Just wondering: how much ableism is “To Siri With Love”? A whole bathtub of ableism, as I have heard. My mother recently told me not to read negative things about autism; trouble is, “To Siri With Love” is one of those things. Saying your son can’t have sex in your head without the Benny Hill soundtrack, that’s ableism. Saying you want to sterilize him by force, that’s ableism. Saying no woman will want him, that’s ableism.

I haven’t talked about it before, because I haven’t read the book. I don’t think I’ll be able to in the near future, unless I rent it electronically. I have a strange feeling that I will be triggered like I used to be in the days of living with my sisters.

I tried to get the book “To Siri With Love” through the library. It was not there. I hear you can only buy it through Amazon. And you can only review it if you can buy it through Amazon. I wanted to come to the book with an open mind, but its mind is so closed that I feel I have to protect myself from Judith Newman.


Unfortunately, I have not read the book, as I have stated before, but it seems the book was not written for me, as Judith Newman actually states. See, I am autistic. I am also a woman who wants to work with autistic people. So, Judith Newman says this book is written for me. Which one is it, Judith? Am I good enough for you or not?

Forgive me, it is a bit rambling, but I am certain the hatred toward people like me will increase based upon “To Siri With Love.”
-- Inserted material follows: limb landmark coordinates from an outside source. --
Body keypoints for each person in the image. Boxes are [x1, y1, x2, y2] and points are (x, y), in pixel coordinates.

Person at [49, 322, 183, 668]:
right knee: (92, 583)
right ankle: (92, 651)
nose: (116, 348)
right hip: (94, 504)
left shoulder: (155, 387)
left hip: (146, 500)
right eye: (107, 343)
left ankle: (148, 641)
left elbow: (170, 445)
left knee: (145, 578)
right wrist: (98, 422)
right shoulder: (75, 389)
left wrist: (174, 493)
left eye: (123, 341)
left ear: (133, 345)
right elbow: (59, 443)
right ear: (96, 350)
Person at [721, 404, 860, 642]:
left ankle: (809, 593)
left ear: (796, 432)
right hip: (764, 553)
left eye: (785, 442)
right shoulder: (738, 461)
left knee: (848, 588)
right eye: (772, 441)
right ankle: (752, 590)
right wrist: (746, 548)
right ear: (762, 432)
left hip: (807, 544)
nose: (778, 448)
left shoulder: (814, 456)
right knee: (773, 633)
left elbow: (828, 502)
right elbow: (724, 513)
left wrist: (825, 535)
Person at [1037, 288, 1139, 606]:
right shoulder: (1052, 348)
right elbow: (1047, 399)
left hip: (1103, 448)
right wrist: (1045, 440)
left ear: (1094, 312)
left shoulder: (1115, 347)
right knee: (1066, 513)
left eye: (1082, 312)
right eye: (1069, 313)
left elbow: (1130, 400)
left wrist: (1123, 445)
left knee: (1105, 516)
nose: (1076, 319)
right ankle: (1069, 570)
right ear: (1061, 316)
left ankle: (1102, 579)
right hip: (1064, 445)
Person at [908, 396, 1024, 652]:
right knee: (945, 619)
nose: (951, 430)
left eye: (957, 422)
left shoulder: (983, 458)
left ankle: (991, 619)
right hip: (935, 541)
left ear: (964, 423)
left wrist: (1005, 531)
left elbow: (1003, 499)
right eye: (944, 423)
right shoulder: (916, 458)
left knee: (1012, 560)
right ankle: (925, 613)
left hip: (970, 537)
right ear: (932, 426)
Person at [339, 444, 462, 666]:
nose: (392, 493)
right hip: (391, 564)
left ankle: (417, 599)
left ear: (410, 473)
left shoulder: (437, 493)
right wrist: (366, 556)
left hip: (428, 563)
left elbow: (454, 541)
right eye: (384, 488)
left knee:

Here’s the lowdown: I wanted to approach “To Siri with Love” with an open mind, but the author has approached autistic people, including me, with a closed mind. And how am I supposed to respond to that?
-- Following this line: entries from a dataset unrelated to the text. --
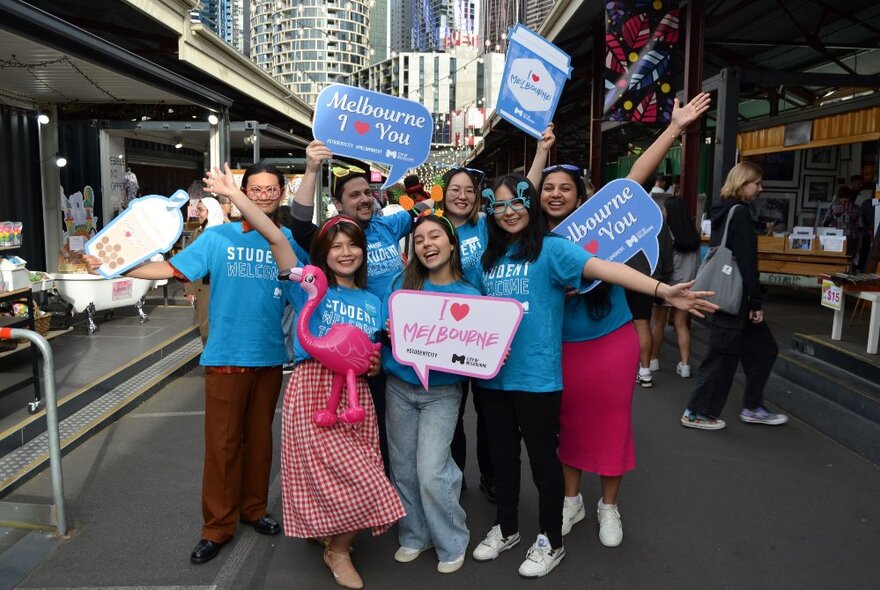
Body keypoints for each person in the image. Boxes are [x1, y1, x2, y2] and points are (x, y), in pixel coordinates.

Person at [471, 172, 717, 578]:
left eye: (516, 201)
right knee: (502, 461)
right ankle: (507, 527)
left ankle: (551, 540)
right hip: (493, 379)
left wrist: (661, 291)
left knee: (544, 464)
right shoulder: (489, 257)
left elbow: (605, 267)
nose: (508, 211)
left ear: (530, 206)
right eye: (498, 205)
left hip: (537, 378)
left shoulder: (552, 250)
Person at [84, 162, 309, 565]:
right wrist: (110, 265)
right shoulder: (216, 237)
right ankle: (218, 526)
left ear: (281, 195)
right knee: (222, 447)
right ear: (243, 192)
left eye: (269, 190)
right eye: (253, 190)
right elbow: (169, 269)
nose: (261, 196)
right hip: (225, 354)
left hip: (270, 356)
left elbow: (308, 297)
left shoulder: (287, 241)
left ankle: (254, 509)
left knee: (260, 440)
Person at [526, 92, 710, 550]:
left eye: (565, 187)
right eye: (548, 189)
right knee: (566, 425)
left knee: (610, 423)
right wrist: (541, 155)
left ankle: (609, 505)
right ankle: (572, 500)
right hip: (558, 346)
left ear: (581, 194)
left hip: (610, 339)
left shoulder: (598, 224)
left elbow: (634, 180)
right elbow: (520, 192)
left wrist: (674, 129)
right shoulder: (530, 238)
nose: (555, 194)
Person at [205, 165, 401, 590]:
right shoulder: (308, 288)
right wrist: (234, 196)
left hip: (354, 399)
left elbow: (378, 354)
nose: (345, 253)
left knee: (367, 475)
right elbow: (275, 235)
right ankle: (338, 547)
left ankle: (337, 543)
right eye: (336, 246)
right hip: (310, 390)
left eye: (353, 246)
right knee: (317, 473)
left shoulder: (374, 301)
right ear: (322, 253)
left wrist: (375, 364)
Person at [288, 140, 416, 468]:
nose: (364, 200)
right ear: (337, 203)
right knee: (368, 429)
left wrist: (405, 167)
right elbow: (300, 224)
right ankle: (365, 497)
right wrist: (313, 168)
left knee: (398, 430)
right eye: (354, 195)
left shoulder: (389, 225)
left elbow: (423, 211)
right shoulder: (335, 239)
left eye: (368, 193)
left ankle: (395, 500)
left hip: (403, 339)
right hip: (363, 349)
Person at [383, 214, 475, 574]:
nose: (426, 244)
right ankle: (415, 534)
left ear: (452, 244)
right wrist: (388, 330)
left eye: (434, 236)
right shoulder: (401, 283)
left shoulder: (470, 295)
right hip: (399, 388)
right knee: (403, 469)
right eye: (419, 239)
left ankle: (452, 539)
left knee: (431, 471)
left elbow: (477, 347)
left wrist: (492, 351)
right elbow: (382, 329)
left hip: (442, 393)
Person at [682, 161, 789, 430]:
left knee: (761, 350)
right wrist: (756, 302)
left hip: (726, 297)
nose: (760, 189)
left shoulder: (724, 211)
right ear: (743, 183)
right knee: (722, 358)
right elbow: (746, 261)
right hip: (735, 301)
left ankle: (752, 406)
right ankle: (697, 412)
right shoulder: (739, 213)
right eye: (757, 183)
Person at [437, 165, 496, 502]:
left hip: (487, 330)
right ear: (444, 193)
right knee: (452, 412)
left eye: (469, 191)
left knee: (490, 410)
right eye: (456, 189)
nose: (462, 196)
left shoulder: (486, 225)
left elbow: (524, 195)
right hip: (448, 333)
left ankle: (491, 475)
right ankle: (453, 477)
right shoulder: (432, 227)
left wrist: (543, 151)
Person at [650, 196, 702, 378]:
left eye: (665, 209)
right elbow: (698, 264)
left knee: (658, 325)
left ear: (670, 212)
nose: (663, 212)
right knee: (681, 326)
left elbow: (663, 263)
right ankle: (685, 365)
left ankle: (653, 361)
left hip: (667, 287)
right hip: (688, 287)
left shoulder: (666, 235)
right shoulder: (693, 236)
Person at [183, 197, 227, 344]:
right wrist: (189, 289)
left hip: (224, 287)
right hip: (203, 288)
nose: (198, 214)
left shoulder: (226, 232)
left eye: (201, 210)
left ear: (211, 211)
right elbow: (186, 262)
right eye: (197, 210)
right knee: (206, 327)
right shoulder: (196, 234)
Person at [822, 185, 861, 256]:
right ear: (850, 195)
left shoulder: (833, 206)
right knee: (849, 255)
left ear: (839, 195)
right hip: (851, 235)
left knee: (834, 255)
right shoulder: (856, 207)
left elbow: (826, 221)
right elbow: (859, 225)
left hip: (835, 235)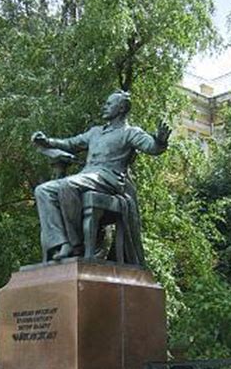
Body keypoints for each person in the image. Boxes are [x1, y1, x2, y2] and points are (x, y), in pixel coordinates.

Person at [32, 90, 171, 262]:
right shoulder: (95, 132)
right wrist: (47, 141)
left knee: (68, 185)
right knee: (43, 191)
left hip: (109, 178)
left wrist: (160, 141)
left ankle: (76, 245)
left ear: (120, 108)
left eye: (109, 104)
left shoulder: (130, 132)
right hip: (87, 177)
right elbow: (70, 143)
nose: (104, 107)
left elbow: (152, 148)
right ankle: (62, 242)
About Shaun Murphy’s Flat Voice

NOTE: This is about the TV Series “The Good Doctor.”  

Now, I’ve heard a lot of criticism about Shaun Murphy’s flat voice. It normally does not affect me personally, but I know it seems like a stereotype. So many things can seem like a stereotype, but if a person matches one or two particular stereotypes, it could be terrible, but it can be mitigated by the presence of somebody who does not fit the stereotypes. As “The Good Doctor” makers are just getting the show off the ground, they have not learned that yet.   

I decided to formulate theories as to why Dr. Murphy’s voice is flat. Here are a few theories:  

  1. It is due to the lack of training in Shaun Murphy’s past. I have yet to see a vocal training session or learning as to the man’s voice in the show, so this theory may be disproven in time. But have autistic people been given speech therapy to address that, at least?  
  1. Trauma has affected Shaun Murphy, so he regressed in vocal progress. The storyline shows major traumatic episodes in Dr. Murphy’s past, and more could be coming. People facing trauma often regress in behavior. I have often done this myself, when aware and when not, for comfort. 
  1. Shaun has not quite learned or gotten how to speak neurotypically yet. Now this seems to be the most plausible. Has Shaun been given classes or therapy on how to speak normally? Better yet, can he possibly learn to speak neurotypically in the future? A little background on this theory: I myself have been told I did not learn how to speak like neurotypical people until I was about thirty. I learned in eventually speaking in a group therapy setting, mimicking my peers. My mother had to point it out to me, by the way. According to her, “A light went on.” Often, that’s what happens with me. I’m not saying Dr. Murphy is exactly like me, I’m just saying the vocal change could play out like that.  

It is of huge consequence how autistic people are portrayed in the media. Raymond “Rain Man” Babbit has dominated the conversation for decades, especially since people continue to put their fingers in their ears and try to block out what autistic people are saying. Yeah, neurodiversity relations are that bad, but I’m not surprised by that.